Women and Gender in Modern Europe

Examines European women's changing social role and competing views of femininity from the Enlightenment to the end of the cold war. Special focus on the relationship of gender and politics and on the female body in bourgeois society, industrialization, imperialism, the welfare state, fascism, and the cold war.

Class description

This course traces competing and changing conceptions of masculinity and femininity in modern Europe, with particular focus on the female body and the relationship of gender and politics. The following questions will guide our inquiry: How have men and women understood and expressed the similarities and differences between the sexes? How have understandings of gender equality and difference shaped and in turn been shaped by social, cultural, economic and political life? How has gender also been shaped by class, race and ethnicity, and sexual orientation? The course will approach these questions through exploration of topics including: the Enlightenment; the French Revolution; industrialization and working class and bourgeois society; imperialism; war; fascism; decolonization; the Cold War; and women’s and feminist movements.

Student learning goals

General method of instruction

We will explore these themes in lectures, and discussion and analysis of secondary historical texts and a range of primary sources including: political and scientific writing, memoirs and diaries, novels, film and other visual arts.

Recommended preparation

This is an introductory course. No prior study of the topic is required.

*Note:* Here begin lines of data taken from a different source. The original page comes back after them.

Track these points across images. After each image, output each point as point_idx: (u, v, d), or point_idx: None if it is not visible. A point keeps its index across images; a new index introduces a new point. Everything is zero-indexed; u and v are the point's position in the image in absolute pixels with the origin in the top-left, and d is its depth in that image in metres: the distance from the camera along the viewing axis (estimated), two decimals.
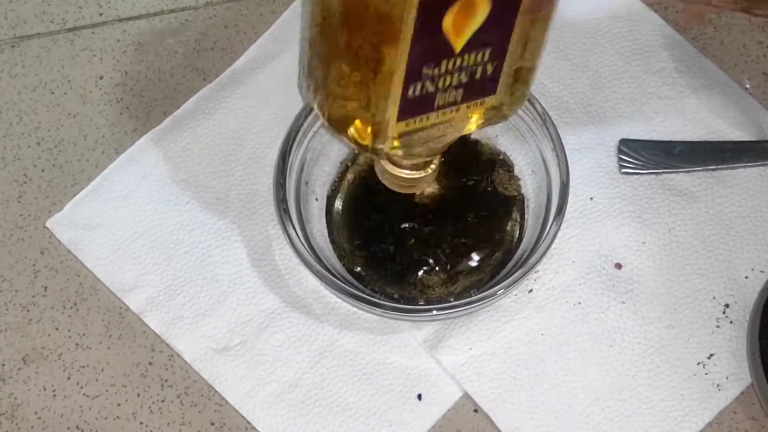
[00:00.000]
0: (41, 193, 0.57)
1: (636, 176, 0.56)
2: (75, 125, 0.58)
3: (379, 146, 0.42)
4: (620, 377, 0.52)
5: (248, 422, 0.52)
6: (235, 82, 0.58)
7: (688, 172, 0.56)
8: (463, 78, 0.41)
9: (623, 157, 0.56)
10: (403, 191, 0.49)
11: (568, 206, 0.51)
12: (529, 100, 0.52)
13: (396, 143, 0.42)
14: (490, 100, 0.43)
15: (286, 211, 0.51)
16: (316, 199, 0.55)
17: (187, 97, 0.58)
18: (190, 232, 0.55)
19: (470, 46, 0.39)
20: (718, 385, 0.52)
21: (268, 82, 0.58)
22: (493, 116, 0.44)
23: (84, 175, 0.57)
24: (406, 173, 0.47)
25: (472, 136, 0.56)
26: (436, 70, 0.39)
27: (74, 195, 0.56)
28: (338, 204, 0.55)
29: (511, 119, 0.53)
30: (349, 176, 0.56)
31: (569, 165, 0.51)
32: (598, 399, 0.52)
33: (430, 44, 0.38)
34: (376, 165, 0.48)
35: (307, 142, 0.53)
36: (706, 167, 0.56)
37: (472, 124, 0.44)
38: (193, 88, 0.59)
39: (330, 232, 0.55)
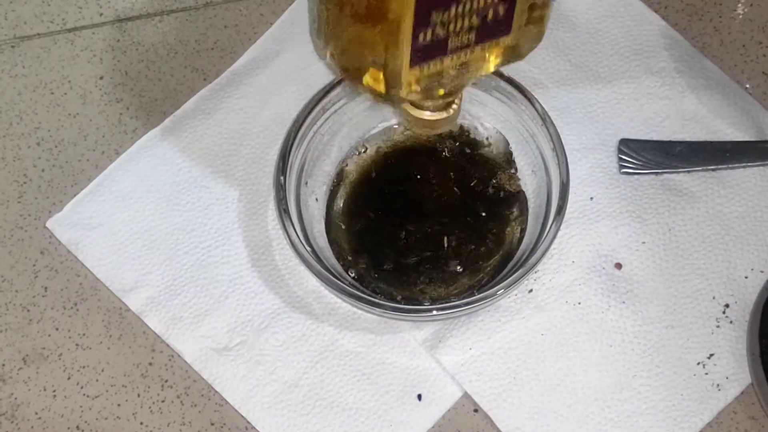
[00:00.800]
0: (41, 194, 0.57)
1: (636, 176, 0.56)
2: (75, 125, 0.58)
3: (394, 93, 0.42)
4: (620, 377, 0.52)
5: (248, 422, 0.52)
6: (235, 82, 0.58)
7: (688, 172, 0.56)
8: (475, 21, 0.40)
9: (623, 157, 0.56)
10: (425, 132, 0.48)
11: (568, 206, 0.51)
12: (529, 100, 0.52)
13: (412, 88, 0.42)
14: (506, 40, 0.42)
15: (286, 211, 0.51)
16: (316, 199, 0.55)
17: (187, 97, 0.58)
18: (190, 232, 0.55)
19: None
20: (717, 385, 0.52)
21: (268, 82, 0.58)
22: (511, 56, 0.43)
23: (84, 176, 0.57)
24: (428, 114, 0.46)
25: (472, 137, 0.56)
26: (445, 15, 0.39)
27: (74, 195, 0.56)
28: (338, 204, 0.55)
29: (511, 119, 0.54)
30: (349, 177, 0.56)
31: (569, 165, 0.51)
32: (598, 399, 0.52)
33: None
34: (401, 108, 0.47)
35: (307, 142, 0.53)
36: (706, 167, 0.56)
37: (489, 64, 0.43)
38: (193, 88, 0.59)
39: (329, 233, 0.55)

Class assignments and grading

Students will take a final exam and write two 5-7-page essays that analyze the assigned readings in the context of lecture material. Students will also write informal analysis paragraphs in preparation for discussion of the week’s readings.

Grades will be assigned on the basis of performance on the exam and papers, completion of weekly analysis paragraphs, and participation in class discussion.


The information above is intended to be helpful in choosing courses. Because the instructor may further develop his/her plans for this course, its characteristics are subject to change without notice. In most cases, the official course syllabus will be distributed on the first day of class.